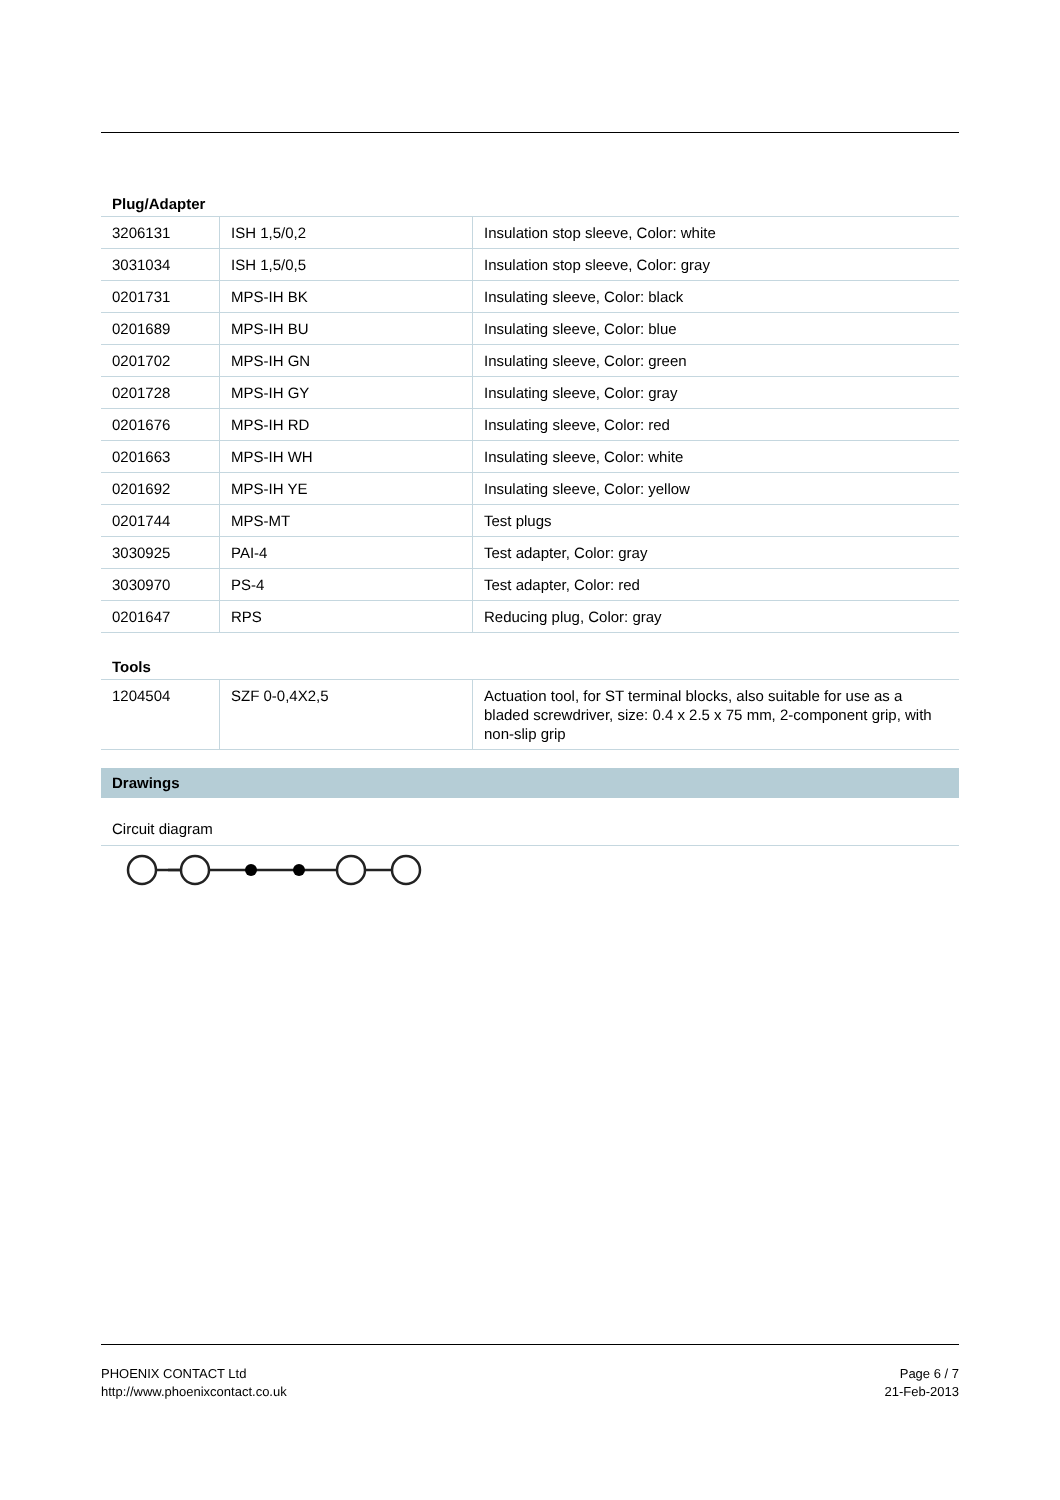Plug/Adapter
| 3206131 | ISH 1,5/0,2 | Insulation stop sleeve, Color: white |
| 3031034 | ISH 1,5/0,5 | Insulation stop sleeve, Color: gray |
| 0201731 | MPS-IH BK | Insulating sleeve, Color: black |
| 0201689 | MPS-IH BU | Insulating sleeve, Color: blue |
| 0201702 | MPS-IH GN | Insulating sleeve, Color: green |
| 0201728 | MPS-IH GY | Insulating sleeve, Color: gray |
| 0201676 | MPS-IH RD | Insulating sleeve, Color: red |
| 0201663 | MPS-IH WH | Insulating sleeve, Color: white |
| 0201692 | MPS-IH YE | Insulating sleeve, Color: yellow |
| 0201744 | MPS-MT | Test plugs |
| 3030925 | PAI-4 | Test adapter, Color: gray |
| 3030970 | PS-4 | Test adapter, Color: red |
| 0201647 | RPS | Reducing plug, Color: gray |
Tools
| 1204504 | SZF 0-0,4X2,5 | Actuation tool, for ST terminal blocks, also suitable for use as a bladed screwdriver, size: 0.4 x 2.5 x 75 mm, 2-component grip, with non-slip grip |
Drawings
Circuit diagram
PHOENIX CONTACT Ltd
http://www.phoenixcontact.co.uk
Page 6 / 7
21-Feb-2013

........

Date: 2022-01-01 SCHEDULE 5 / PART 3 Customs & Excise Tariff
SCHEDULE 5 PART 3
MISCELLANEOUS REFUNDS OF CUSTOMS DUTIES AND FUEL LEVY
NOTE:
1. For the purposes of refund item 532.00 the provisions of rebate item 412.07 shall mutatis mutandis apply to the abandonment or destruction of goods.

........

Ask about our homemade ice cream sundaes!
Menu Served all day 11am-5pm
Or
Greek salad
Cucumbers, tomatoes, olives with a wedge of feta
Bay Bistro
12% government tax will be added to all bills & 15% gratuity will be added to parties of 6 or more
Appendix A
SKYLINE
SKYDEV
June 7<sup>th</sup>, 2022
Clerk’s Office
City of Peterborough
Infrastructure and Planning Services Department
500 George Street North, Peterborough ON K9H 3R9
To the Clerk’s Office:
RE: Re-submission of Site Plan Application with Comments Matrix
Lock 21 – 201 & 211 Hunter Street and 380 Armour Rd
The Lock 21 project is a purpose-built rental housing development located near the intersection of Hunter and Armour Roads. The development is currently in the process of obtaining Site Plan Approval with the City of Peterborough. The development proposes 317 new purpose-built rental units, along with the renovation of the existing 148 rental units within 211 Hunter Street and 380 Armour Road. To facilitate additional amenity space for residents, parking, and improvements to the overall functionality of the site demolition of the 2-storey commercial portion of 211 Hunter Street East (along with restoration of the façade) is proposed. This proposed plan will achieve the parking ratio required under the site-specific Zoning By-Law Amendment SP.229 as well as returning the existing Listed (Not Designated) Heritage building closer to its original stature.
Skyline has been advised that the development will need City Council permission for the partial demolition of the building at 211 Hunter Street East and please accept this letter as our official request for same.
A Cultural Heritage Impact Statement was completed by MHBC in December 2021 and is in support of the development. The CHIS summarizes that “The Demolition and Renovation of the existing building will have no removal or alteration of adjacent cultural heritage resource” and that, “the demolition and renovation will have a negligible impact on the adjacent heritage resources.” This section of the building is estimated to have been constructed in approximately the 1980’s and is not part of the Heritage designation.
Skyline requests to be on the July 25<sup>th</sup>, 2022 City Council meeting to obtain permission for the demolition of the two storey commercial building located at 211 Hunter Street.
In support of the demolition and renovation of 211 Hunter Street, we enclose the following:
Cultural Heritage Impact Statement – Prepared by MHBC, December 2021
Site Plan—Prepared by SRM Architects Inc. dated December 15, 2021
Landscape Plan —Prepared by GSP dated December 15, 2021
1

........

## TASK GOAL
With "sleeve" as the string to find, copy every line of the records that holds it.

## PROBLEM SOLUTION
| 3206131 | ISH 1,5/0,2 | Insulation stop sleeve, Color: white |
| 3031034 | ISH 1,5/0,5 | Insulation stop sleeve, Color: gray |
| 0201731 | MPS-IH BK | Insulating sleeve, Color: black |
| 0201689 | MPS-IH BU | Insulating sleeve, Color: blue |
| 0201702 | MPS-IH GN | Insulating sleeve, Color: green |
| 0201728 | MPS-IH GY | Insulating sleeve, Color: gray |
| 0201676 | MPS-IH RD | Insulating sleeve, Color: red |
| 0201663 | MPS-IH WH | Insulating sleeve, Color: white |
| 0201692 | MPS-IH YE | Insulating sleeve, Color: yellow |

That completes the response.